Johnson told his colleagues he is also a strong proponent of letting contracts out for bid.
“If I ever was going to set aside the bidding process and extend a contract to continue to do business with the people we’re doing business with, it would definitely be Waste Connections,” Johnson said.
Poe said he received about 200 calls during which he tried to take the time to explain the history of the contract. According to Poe, a local man had the contract 15 years ago. He asked for an extension, then sold the company to Waste Connections, based in Los Angeles.
“I don’t think that’s right. I think we should bid the contract and let the best man win,” he said. “If this company that’s got it now comes in with the best price, then so be it.”
Estes said the only reason the city has to opt out is another company stated it can save the city money, “but the track record of those who come and say that does not show that, nor is anyone in East Tennessee paying less than we are, so it’s a gamble. If we put it out for bid, we might save money, but it’s a gamble.”
Estes voted against the motion to bid the contract because residents are happy and the city has the lowest rate.
City Manager Janice Casteel asked the Council to consider a 10-year contract to make it worthwhile for a company to invest in equipment and personnel.
Santek Environmental Vice President of Business Development Kenny Fuquea said the company found centrally located property for use as a transfer station for Public Works.
Public Works Director Tommy Myers said during a Council strategic planning workshop earlier in the day that the transfer station saved his department more than $16,600 in time and landfill costs.
Waste Connections marketing manager Doug McGill said some people think Santek is a local company because it’s headquartered in Cleveland, but all of its trucks are in Chattanooga.

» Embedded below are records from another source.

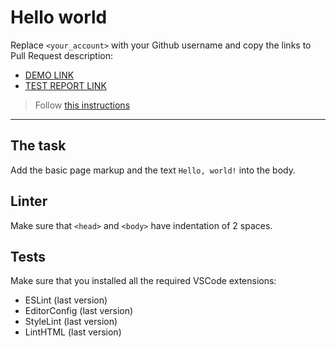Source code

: # Hello world

Replace `<your_account>` with your Github username and copy the links to Pull Request description:
- [DEMO LINK](https://anastasiia-burkovska.github.io/layout_hello-world/)
- [TEST REPORT LINK](https://anastasiia-burkovska.github.io/layout_hello-world/report/html_report/)

> Follow [this instructions](https://mate-academy.github.io/layout_task-guideline/#how-to-solve-the-layout-tasks-on-github)
___

## The task

Add the basic page markup and the text `Hello, world!` into the body.

## Linter

Make sure that `<head>` and `<body>` have indentation of 2 spaces.

## Tests

Make sure that you installed all the required VSCode extensions:

- ESLint (last version)
- EditorConfig (last version)
- StyleLint (last version)
- LintHTML (last version)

“You put a five-year extension ability in the contract. You have not had bad service, you’ve had great service,” he said.
He said Waste Connections has numerous municipal contracts within the state. The last municipal contract up for bid was in Soddy-Daisy. His company bid $2.59 cheaper than Waste Services.
“You’ve got a guaranteed savings. You’ve got guaranteed good service,” he said. “I just don’t understand why somebody wouldn’t take advantage of a guaranteed deal. I just think it’s a shame the Council can’t take into consideration what the residents have told you themselves.”
During the Nov. 26 Council meeting, McGill offered to forego a price increase effective Jan. 1, if the city exercised the option to extend the contract by five years. The company would accept the CPI increase during the five years of the extension.
The cost the company charges is tied to the Consumer Price Index published annually. The current CPI adjustment is 2.49 percent. Not taking the adjustment equates to a $35,000 savings to the city in 2013.
Santek responded with a guarantee it would save the city money if the contract was let for bid.